Двое бандитов кинулись на него. Незнакомец двумя молниеносными ударами дубинки перебил кисть и сломал пару ребер первому, а второму мгновенье спустя проломил череп с тошнотворным треском. Самый крупный из разбойников — парень с мертвенно-холодными глазами, всего несколько секунд назад державший нож у моего горла, — выставил вперед лезвие и начал медленно приближаться к моему спасителю, по-кошачьи пружинисто прыгая на полусогнутых ногах из стороны в сторону, резко подаваясь всем корпусом вправо-влево и совершая прочие обманные движения с ловкостью бывалого поножовщика.

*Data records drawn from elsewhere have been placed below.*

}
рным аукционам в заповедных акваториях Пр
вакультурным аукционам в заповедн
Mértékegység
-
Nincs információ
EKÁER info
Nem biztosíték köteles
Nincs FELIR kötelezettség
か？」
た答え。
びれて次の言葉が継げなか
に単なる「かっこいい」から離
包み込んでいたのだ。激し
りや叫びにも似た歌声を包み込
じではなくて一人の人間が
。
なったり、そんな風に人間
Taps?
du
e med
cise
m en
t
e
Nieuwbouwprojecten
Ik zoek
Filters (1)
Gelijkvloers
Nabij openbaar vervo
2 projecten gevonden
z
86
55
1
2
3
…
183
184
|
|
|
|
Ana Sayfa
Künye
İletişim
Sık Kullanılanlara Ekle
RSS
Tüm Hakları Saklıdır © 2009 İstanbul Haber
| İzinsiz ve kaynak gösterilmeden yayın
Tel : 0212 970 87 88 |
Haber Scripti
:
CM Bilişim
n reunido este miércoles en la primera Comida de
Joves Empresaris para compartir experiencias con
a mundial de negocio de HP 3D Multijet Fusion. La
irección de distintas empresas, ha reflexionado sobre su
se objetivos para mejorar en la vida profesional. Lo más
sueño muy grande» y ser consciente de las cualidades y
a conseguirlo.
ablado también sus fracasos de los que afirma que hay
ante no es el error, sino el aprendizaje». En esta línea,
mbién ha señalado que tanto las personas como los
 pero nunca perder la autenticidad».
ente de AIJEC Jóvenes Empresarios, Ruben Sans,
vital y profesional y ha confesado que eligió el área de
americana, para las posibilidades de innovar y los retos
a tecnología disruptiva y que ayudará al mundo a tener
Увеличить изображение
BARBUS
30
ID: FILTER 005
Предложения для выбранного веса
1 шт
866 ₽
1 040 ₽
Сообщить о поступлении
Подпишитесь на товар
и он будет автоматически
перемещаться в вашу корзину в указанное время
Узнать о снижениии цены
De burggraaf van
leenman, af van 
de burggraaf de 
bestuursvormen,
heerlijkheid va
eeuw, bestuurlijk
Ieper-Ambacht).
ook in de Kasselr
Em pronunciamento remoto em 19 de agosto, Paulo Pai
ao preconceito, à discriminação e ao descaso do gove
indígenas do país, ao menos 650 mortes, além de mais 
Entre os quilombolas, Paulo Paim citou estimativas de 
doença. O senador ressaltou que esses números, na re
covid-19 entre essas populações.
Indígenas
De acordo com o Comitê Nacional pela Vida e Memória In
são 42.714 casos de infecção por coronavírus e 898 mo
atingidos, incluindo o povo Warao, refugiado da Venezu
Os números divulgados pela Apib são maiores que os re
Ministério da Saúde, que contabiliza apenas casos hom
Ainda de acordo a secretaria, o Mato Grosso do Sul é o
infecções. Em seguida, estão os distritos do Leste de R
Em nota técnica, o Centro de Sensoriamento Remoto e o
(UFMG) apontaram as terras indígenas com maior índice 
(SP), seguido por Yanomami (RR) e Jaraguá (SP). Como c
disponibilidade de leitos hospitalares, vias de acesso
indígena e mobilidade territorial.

Мужчина в коричневом отскочил назад, уворачиваясь от широкого полосующего удара лезвия, которое непременно распороло бы ему живот, когда бы не его прыткость. В следующий момент мой спаситель прыгнул вперед — с проворством, неожиданным для человека столь солидной комплекции, — и резким ударом дубинки сверху вниз перебил бандиту руку, возвратным ударом снизу вверх раздробил челюсть, потом саданул верзилу в пах с такой силой, что я сам невольно скривился и вскрикнул, и напоследок треснул уже осевшего на колени противника по затылку, после чего тот повалился лицом в грязь и больше не шевелился.
Теперь в сознании оставался только первый головорез, с перебитой кистью и сломанными ребрами. Он шаткой поступью уходил в глубину темного переулка.
Мой спаситель догнал его, рывком развернул к себе, дважды ударил по лицу своей короткой, но смертоносной дубинкой, пинком повалил наземь, а потом с размаха огрел громко стонущего парня по голове. Стоны прекратились.
Затем мужчина в коричневом костюме направился ко мне.
Признаюсь, я попятился, умоляюще вскинув руки. Я и так уже едва не испачкал исподнее. Только немыслимая — я бы даже сказал невероятная — молниеносность произошедшей сейчас схватки не позволила мне обделаться от страха.